▶ [JOB]:
Give back every record below precisely as written.

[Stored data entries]
______________________________

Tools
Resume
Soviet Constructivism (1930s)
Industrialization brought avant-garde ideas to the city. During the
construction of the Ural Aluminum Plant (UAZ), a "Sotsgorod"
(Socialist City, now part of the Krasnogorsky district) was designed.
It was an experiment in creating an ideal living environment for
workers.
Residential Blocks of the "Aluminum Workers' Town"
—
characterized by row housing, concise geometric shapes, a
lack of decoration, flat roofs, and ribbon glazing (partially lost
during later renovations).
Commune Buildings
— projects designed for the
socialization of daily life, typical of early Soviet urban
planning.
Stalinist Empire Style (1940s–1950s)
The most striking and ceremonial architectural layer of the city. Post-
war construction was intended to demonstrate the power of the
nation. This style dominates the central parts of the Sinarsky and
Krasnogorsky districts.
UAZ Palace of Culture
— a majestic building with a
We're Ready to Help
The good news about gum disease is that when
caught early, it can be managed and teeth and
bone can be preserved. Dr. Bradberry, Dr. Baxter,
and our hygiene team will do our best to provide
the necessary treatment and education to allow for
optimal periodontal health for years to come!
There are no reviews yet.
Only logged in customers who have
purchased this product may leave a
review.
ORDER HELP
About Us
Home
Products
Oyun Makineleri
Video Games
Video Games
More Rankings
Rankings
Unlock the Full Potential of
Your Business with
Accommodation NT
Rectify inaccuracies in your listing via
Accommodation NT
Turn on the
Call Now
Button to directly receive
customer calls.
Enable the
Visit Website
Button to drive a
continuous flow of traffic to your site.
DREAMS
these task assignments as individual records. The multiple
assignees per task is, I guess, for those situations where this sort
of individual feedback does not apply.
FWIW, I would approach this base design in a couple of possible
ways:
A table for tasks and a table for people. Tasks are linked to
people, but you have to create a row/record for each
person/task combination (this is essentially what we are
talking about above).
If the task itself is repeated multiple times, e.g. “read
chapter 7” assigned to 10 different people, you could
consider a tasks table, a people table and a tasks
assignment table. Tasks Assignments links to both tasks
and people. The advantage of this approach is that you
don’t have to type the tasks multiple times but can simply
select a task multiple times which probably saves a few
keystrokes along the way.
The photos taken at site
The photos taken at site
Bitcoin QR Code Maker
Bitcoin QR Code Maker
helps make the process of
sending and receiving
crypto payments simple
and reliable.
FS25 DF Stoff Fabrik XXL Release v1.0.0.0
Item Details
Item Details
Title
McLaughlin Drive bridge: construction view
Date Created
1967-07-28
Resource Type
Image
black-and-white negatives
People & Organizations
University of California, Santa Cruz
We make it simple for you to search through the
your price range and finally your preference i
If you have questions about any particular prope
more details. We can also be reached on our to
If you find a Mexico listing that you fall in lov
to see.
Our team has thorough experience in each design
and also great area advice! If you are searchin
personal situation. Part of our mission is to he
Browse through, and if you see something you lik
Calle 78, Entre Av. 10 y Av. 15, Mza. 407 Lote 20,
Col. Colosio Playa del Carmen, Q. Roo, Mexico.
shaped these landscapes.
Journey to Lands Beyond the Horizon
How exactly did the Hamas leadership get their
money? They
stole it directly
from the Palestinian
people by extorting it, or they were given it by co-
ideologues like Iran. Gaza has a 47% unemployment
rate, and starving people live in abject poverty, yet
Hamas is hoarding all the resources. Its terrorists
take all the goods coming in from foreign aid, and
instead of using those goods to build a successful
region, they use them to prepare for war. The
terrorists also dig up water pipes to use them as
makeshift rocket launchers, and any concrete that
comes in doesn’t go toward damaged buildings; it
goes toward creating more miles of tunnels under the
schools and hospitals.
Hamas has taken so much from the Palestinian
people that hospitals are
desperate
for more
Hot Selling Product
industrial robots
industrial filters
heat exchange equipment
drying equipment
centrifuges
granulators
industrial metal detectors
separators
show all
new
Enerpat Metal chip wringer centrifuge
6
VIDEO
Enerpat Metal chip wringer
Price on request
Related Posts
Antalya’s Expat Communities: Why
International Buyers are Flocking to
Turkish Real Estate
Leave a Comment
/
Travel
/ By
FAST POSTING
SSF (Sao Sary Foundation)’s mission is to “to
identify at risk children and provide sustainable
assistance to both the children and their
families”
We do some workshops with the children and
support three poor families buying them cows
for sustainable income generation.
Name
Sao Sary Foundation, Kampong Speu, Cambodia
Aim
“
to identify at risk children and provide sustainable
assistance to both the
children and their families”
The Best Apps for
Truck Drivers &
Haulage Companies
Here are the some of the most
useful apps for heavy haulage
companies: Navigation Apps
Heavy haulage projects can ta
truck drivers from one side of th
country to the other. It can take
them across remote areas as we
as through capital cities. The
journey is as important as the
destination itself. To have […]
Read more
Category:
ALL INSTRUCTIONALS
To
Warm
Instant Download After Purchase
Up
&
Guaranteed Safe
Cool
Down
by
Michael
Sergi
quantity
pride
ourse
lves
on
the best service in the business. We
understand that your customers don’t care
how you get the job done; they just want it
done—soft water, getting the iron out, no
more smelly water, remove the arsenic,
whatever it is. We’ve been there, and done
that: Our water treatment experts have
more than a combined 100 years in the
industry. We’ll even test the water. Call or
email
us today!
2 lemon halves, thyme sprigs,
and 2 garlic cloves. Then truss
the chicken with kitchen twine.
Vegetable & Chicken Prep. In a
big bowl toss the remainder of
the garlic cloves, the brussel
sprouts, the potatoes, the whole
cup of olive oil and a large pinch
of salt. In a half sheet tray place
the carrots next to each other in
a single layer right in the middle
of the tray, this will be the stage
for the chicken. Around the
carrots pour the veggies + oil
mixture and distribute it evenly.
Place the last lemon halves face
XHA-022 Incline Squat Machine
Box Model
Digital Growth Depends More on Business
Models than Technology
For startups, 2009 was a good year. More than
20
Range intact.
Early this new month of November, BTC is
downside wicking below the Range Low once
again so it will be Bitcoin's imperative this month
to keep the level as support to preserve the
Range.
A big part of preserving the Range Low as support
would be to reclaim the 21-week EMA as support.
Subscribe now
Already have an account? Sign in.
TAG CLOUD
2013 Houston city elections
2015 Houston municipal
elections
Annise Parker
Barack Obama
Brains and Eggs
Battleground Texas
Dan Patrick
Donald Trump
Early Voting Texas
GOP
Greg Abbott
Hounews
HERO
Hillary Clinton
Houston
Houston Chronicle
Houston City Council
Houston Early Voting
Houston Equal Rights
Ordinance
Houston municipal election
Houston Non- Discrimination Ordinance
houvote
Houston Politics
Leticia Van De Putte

______________________________

▶ [SOLUTION BELOW]:
Tools
Resume
Soviet Constructivism (1930s)
Industrialization brought avant-garde ideas to the city. During the
construction of the Ural Aluminum Plant (UAZ), a "Sotsgorod"
(Socialist City, now part of the Krasnogorsky district) was designed.
It was an experiment in creating an ideal living environment for
workers.
Residential Blocks of the "Aluminum Workers' Town"
—
characterized by row housing, concise geometric shapes, a
lack of decoration, flat roofs, and ribbon glazing (partially lost
during later renovations).
Commune Buildings
— projects designed for the
socialization of daily life, typical of early Soviet urban
planning.
Stalinist Empire Style (1940s–1950s)
The most striking and ceremonial architectural layer of the city. Post-
war construction was intended to demonstrate the power of the
nation. This style dominates the central parts of the Sinarsky and
Krasnogorsky districts.
UAZ Palace of Culture
— a majestic building with a
We're Ready to Help
The good news about gum disease is that when
caught early, it can be managed and teeth and
bone can be preserved. Dr. Bradberry, Dr. Baxter,
and our hygiene team will do our best to provide
the necessary treatment and education to allow for
optimal periodontal health for years to come!
There are no reviews yet.
Only logged in customers who have
purchased this product may leave a
review.
ORDER HELP
About Us
Home
Products
Oyun Makineleri
Video Games
Video Games
More Rankings
Rankings
Unlock the Full Potential of
Your Business with
Accommodation NT
Rectify inaccuracies in your listing via
Accommodation NT
Turn on the
Call Now
Button to directly receive
customer calls.
Enable the
Visit Website
Button to drive a
continuous flow of traffic to your site.
DREAMS
these task assignments as individual records. The multiple
assignees per task is, I guess, for those situations where this sort
of individual feedback does not apply.
FWIW, I would approach this base design in a couple of possible
ways:
A table for tasks and a table for people. Tasks are linked to
people, but you have to create a row/record for each
person/task combination (this is essentially what we are
talking about above).
If the task itself is repeated multiple times, e.g. “read
chapter 7” assigned to 10 different people, you could
consider a tasks table, a people table and a tasks
assignment table. Tasks Assignments links to both tasks
and people. The advantage of this approach is that you
don’t have to type the tasks multiple times but can simply
select a task multiple times which probably saves a few
keystrokes along the way.
The photos taken at site
The photos taken at site
Bitcoin QR Code Maker
Bitcoin QR Code Maker
helps make the process of
sending and receiving
crypto payments simple
and reliable.
FS25 DF Stoff Fabrik XXL Release v1.0.0.0
Item Details
Item Details
Title
McLaughlin Drive bridge: construction view
Date Created
1967-07-28
Resource Type
Image
black-and-white negatives
People & Organizations
University of California, Santa Cruz
We make it simple for you to search through the
your price range and finally your preference i
If you have questions about any particular prope
more details. We can also be reached on our to
If you find a Mexico listing that you fall in lov
to see.
Our team has thorough experience in each design
and also great area advice! If you are searchin
personal situation. Part of our mission is to he
Browse through, and if you see something you lik
Calle 78, Entre Av. 10 y Av. 15, Mza. 407 Lote 20,
Col. Colosio Playa del Carmen, Q. Roo, Mexico.
shaped these landscapes.
Journey to Lands Beyond the Horizon
How exactly did the Hamas leadership get their
money? They
stole it directly
from the Palestinian
people by extorting it, or they were given it by co-
ideologues like Iran. Gaza has a 47% unemployment
rate, and starving people live in abject poverty, yet
Hamas is hoarding all the resources. Its terrorists
take all the goods coming in from foreign aid, and
instead of using those goods to build a successful
region, they use them to prepare for war. The
terrorists also dig up water pipes to use them as
makeshift rocket launchers, and any concrete that
comes in doesn’t go toward damaged buildings; it
goes toward creating more miles of tunnels under the
schools and hospitals.
Hamas has taken so much from the Palestinian
people that hospitals are
desperate
for more
Hot Selling Product
industrial robots
industrial filters
heat exchange equipment
drying equipment
centrifuges
granulators
industrial metal detectors
separators
show all
new
Enerpat Metal chip wringer centrifuge
6
VIDEO
Enerpat Metal chip wringer
Price on request
Related Posts
Antalya’s Expat Communities: Why
International Buyers are Flocking to
Turkish Real Estate
Leave a Comment
/
Travel
/ By
FAST POSTING
SSF (Sao Sary Foundation)’s mission is to “to
identify at risk children and provide sustainable
assistance to both the children and their
families”
We do some workshops with the children and
support three poor families buying them cows
for sustainable income generation.
Name
Sao Sary Foundation, Kampong Speu, Cambodia
Aim
“
to identify at risk children and provide sustainable
assistance to both the
children and their families”
The Best Apps for
Truck Drivers &
Haulage Companies
Here are the some of the most
useful apps for heavy haulage
companies: Navigation Apps
Heavy haulage projects can ta
truck drivers from one side of th
country to the other. It can take
them across remote areas as we
as through capital cities. The
journey is as important as the
destination itself. To have […]
Read more
Category:
ALL INSTRUCTIONALS
To
Warm
Instant Download After Purchase
Up
&
Guaranteed Safe
Cool
Down
by
Michael
Sergi
quantity
pride
ourse
lves
on
the best service in the business. We
understand that your customers don’t care
how you get the job done; they just want it
done—soft water, getting the iron out, no
more smelly water, remove the arsenic,
whatever it is. We’ve been there, and done
that: Our water treatment experts have
more than a combined 100 years in the
industry. We’ll even test the water. Call or
email
us today!
2 lemon halves, thyme sprigs,
and 2 garlic cloves. Then truss
the chicken with kitchen twine.
Vegetable & Chicken Prep. In a
big bowl toss the remainder of
the garlic cloves, the brussel
sprouts, the potatoes, the whole
cup of olive oil and a large pinch
of salt. In a half sheet tray place
the carrots next to each other in
a single layer right in the middle
of the tray, this will be the stage
for the chicken. Around the
carrots pour the veggies + oil
mixture and distribute it evenly.
Place the last lemon halves face
XHA-022 Incline Squat Machine
Box Model
Digital Growth Depends More on Business
Models than Technology
For startups, 2009 was a good year. More than
20
Range intact.
Early this new month of November, BTC is
downside wicking below the Range Low once
again so it will be Bitcoin's imperative this month
to keep the level as support to preserve the
Range.
A big part of preserving the Range Low as support
would be to reclaim the 21-week EMA as support.
Subscribe now
Already have an account? Sign in.
TAG CLOUD
2013 Houston city elections
2015 Houston municipal
elections
Annise Parker
Barack Obama
Brains and Eggs
Battleground Texas
Dan Patrick
Donald Trump
Early Voting Texas
GOP
Greg Abbott
Hounews
HERO
Hillary Clinton
Houston
Houston Chronicle
Houston City Council
Houston Early Voting
Houston Equal Rights
Ordinance
Houston municipal election
Houston Non- Discrimination Ordinance
houvote
Houston Politics
Leticia Van De Putte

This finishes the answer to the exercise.